Sunday, December 04, 2005

The GOP's play for black voters

Several of Alabama's most prominent Republican leaders made an effort to reach out to black voters Saturday during an economic affairs summit in Montgomery.

Gov. Bob Riley and U.S. Sen. Jeff Sessions, R-Ala., both focused on the GOP's economic policies, with Riley telling members of the black Republican caucus that "[t]here is not a place in Alabama you'll feel more at home, if you believe in entrepreneurship, than in the Republican Party." (The Libertarians might squabble with you on that point, but that's neither here nor there.)

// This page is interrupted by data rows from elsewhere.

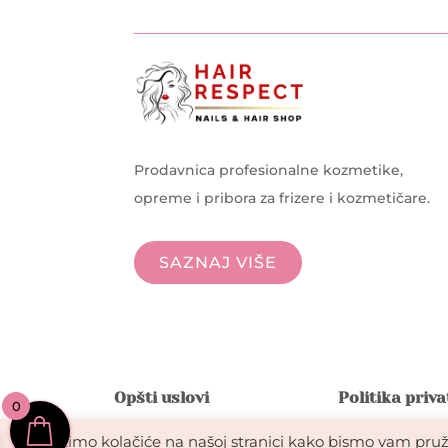
Prodavnica profesionalne kozmetike,
opreme i pribora za frizere i kozmetičare.
SAZNAJ VIŠE
Opšti uslovi
Politika priv
0
Koristimo kolačiće na našoj stranici kako bismo vam pruži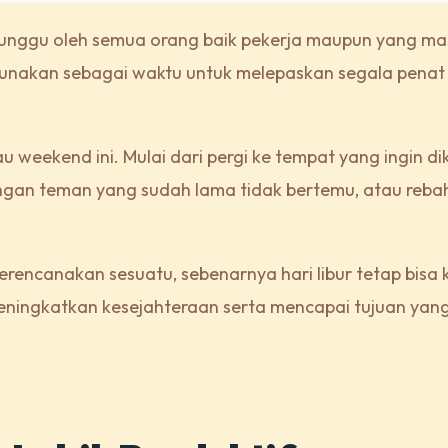
unggu oleh semua orang baik pekerja maupun yang ma
digunakan sebagai waktu untuk melepaskan segala penat
u weekend ini. Mulai dari pergi ke tempat yang ingin di
gan teman yang sudah lama tidak bertemu, atau reba
rencanakan sesuatu, sebenarnya hari libur tetap bisa k
meningkatkan kesejahteraan serta mencapai tujuan yan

Sessions also said he thinks the party's stated opposition to abortion and gay marriage could help to lure socially conservative blacks away from the Democratic Party. It's possible, but the raging public sentiment to ban gay marriage 20 or 30 times seems to have died down a bit after everyone took a deep breath and the national Republicans got what they wanted during the 2004 elections. As for abortion, it's been a contentious issue in America for decades, so most voters who would change their party affiliation one way or another based on that issue are already locked into their respective camps.

State GOP chairwoman Twinkle Andress Cavanaugh, whose given name entertains me, decided Saturday's event was as good a time as any to castigate the Revs. Jesse Jackson and Al Sharpton.


Blogger Susan of LocalTint said...

"They don't want you to believe the American dream is available to everyone."

Bahaha...that's sooo rich. Yes, listen to the privileged white lady, black America, she knows much more about your situation than Jackson or Sharpton. Don't mind that she clutches her purse extra close every time you walk by; she really is concerned for you.